### Source data
══════

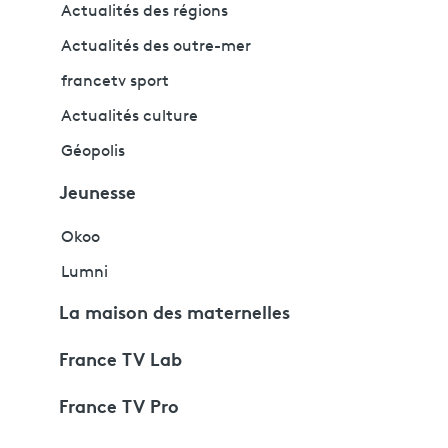
Actualités des régions
Actualités des outre-mer
francetv sport
Actualités culture
Géopolis
Jeunesse
Okoo
Lumni
La maison des maternelles
France TV Lab
France TV Pro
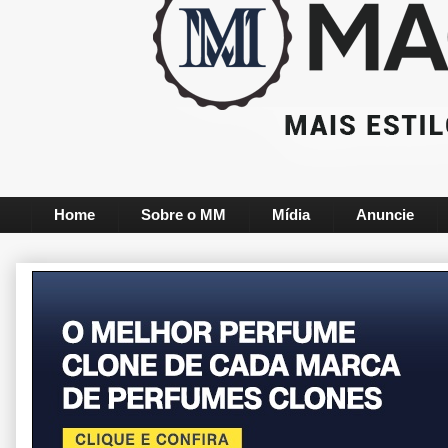
Home
Sobre o MM
Mídia
Anuncie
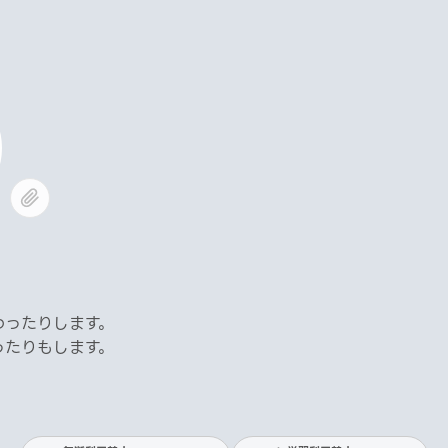
わったりします。
ったりもします。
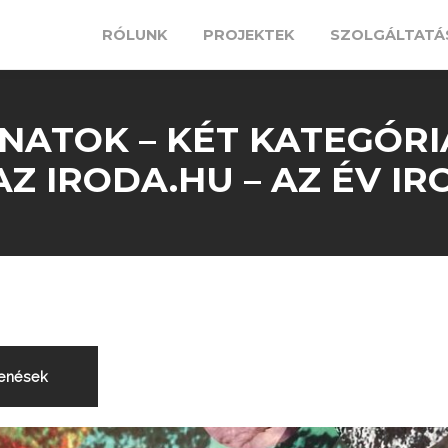
RÓLUNK
PROJEKTEK
SZOLGÁLTATÁ
NATOK – KÉT KATEGÓRI
Z IRODA.HU – AZ ÉV IR
enések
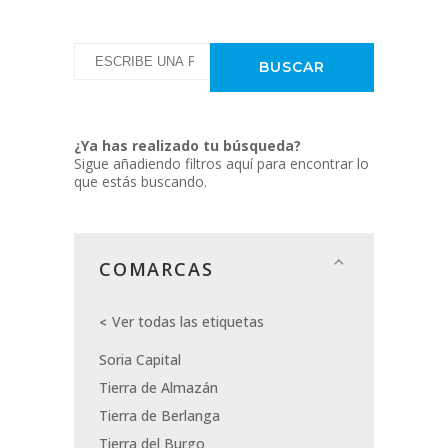
¿Ya has realizado tu búsqueda?
Sigue añadiendo filtros aquí para encontrar lo
que estás buscando.
COMARCAS
Ver todas las etiquetas
Soria Capital
Tierra de Almazán
Tierra de Berlanga
Tierra del Burgo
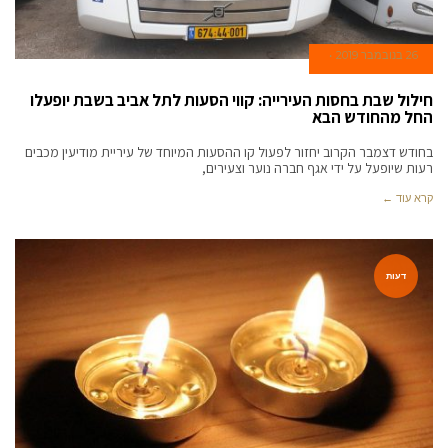
26 בנובמבר 2019
חילול שבת בחסות העירייה: קווי הסעות לתל אביב בשבת יופעלו
החל מהחודש הבא
בחודש דצמבר הקרוב יחזור לפעול קו ההסעות המיוחד של עיריית מודיעין מכבים
רעות שיופעל על ידי אגף חברה נוער וצעירים,
קרא עוד ←
דעות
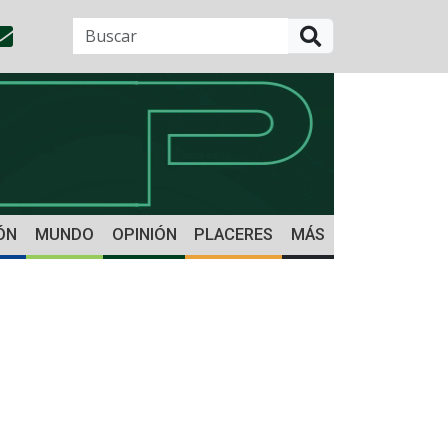
BUSCAR
ÓN
MUNDO
OPINIÓN
PLACERES
MÁS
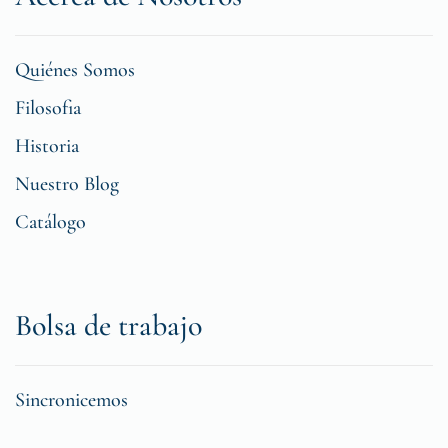
Quiénes Somos
Filosofia
Historia
Nuestro Blog
Catálogo
Bolsa de trabajo
Sincronicemos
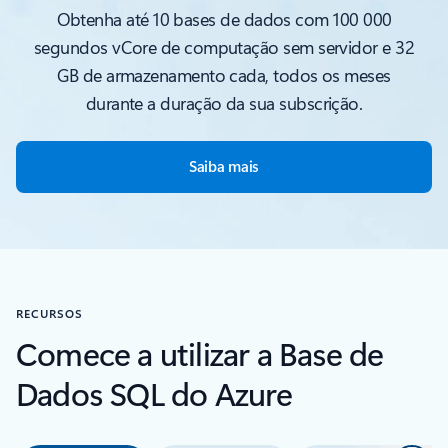
Obtenha até 10 bases de dados com 100 000
segundos vCore de computação sem servidor e 32
GB de armazenamento cada, todos os meses
durante a duração da sua subscrição.
Saiba mais
RECURSOS
Comece a utilizar a Base de
Dados SQL do Azure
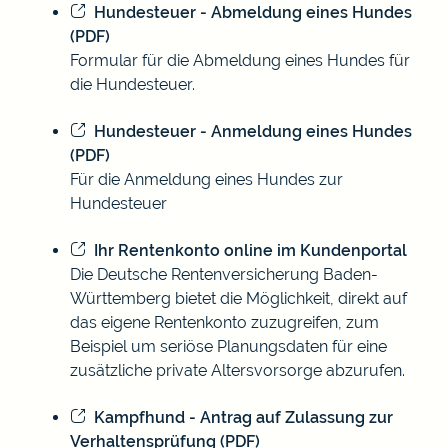
Hundesteuer - Abmeldung eines Hundes
(PDF)
Formular für die Abmeldung eines Hundes für
die Hundesteuer.
Hundesteuer - Anmeldung eines Hundes
(PDF)
Für die Anmeldung eines Hundes zur
Hundesteuer
Ihr Rentenkonto online im Kundenportal
Die Deutsche Rentenversicherung Baden-
Württemberg bietet die Möglichkeit, direkt auf
das eigene Rentenkonto zuzugreifen, zum
Beispiel um seriöse Planungsdaten für eine
zusätzliche private Altersvorsorge abzurufen.
Kampfhund - Antrag auf Zulassung zur
Verhaltensprüfung (PDF)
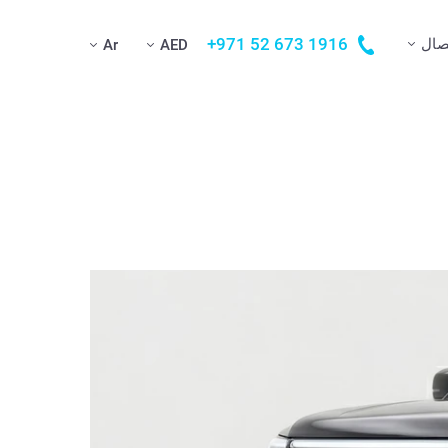
+971 52 673 1916
صال
Ar
AED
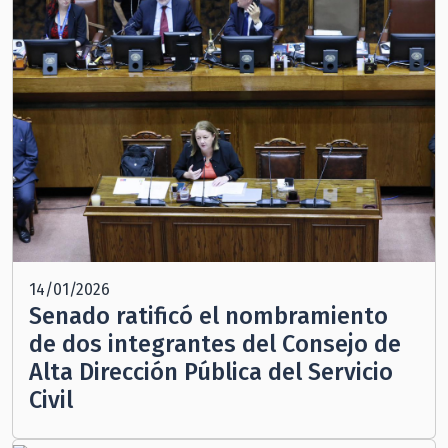
14/01/2026
Senado ratificó el nombramiento
de dos integrantes del Consejo de
Alta Dirección Pública del Servicio
Civil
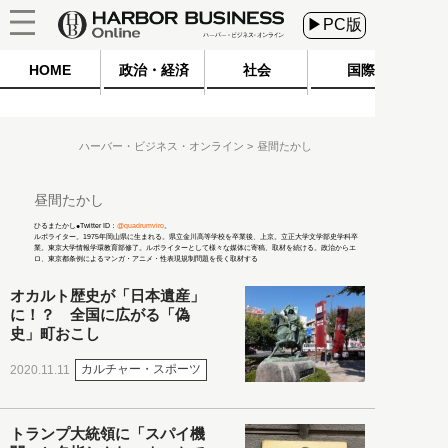
▶PC版
HOME
政治・経済
社会
国際
ハーバー・ビジネス・オンライン
昼間たかし
昼間たかし
ひるまたかし●Twitter ID：
@quadrumviro
。
ルポライター。1975年岡山県に生まれる。県立金川高等学校を卒業後、上京。立正大学文学部史学科卒
業。東京大学情報学環教育部修了。ルポライターとして様々な媒体に寄稿、取材を続ける。政治からエ
ロ、東京都条例によるマンガ・アニメ・性表現規制問題を長く取材する
オカルト歴史が「日本遺産」
に！？ 全国に広がる「偽
史」町おこし
カルチャー・スポーツ
2020.11.11
トランプ大統領に「スパイ機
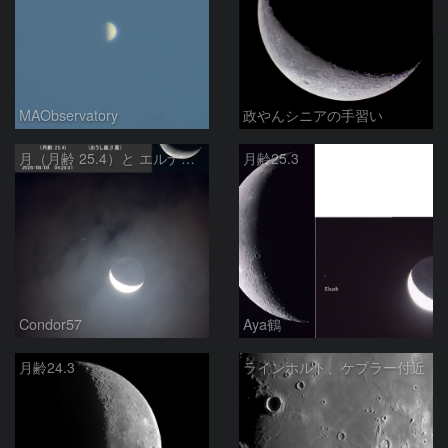
MAObservatory
政やんシニアの手習い
月（月齢 25.4）と エルナト（おうし座β星）
月齢25.3
Condor57
Aya鶴
月齢24.3
ラインホルト、ケプラー付近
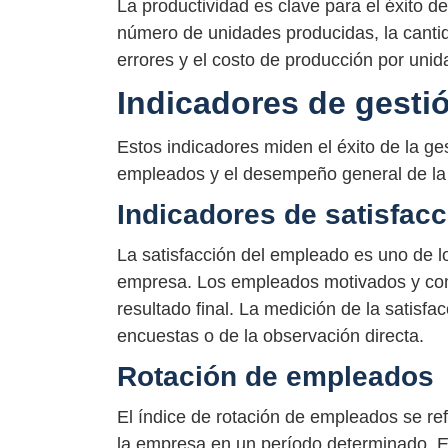
La productividad es clave para el éxito 
número de unidades producidas, la canti
errores y el costo de producción por unid
Indicadores de gesti
Estos indicadores miden el éxito de la ge
empleados y el desempeño general de la
Indicadores de satisfac
La satisfacción del empleado es uno de l
empresa. Los empleados motivados y com
resultado final. La medición de la satisf
encuestas o de la observación directa.
Rotación de empleados
El índice de rotación de empleados se re
la empresa en un período determinado. Es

══════

### Exercise aim
Go through the entries and filter for lines holding the word "empleados"; copy each match.

### Output of the task
empleados y el desempeño general de la
empresa. Los empleados motivados y com
Rotación de empleados
El índice de rotación de empleados se re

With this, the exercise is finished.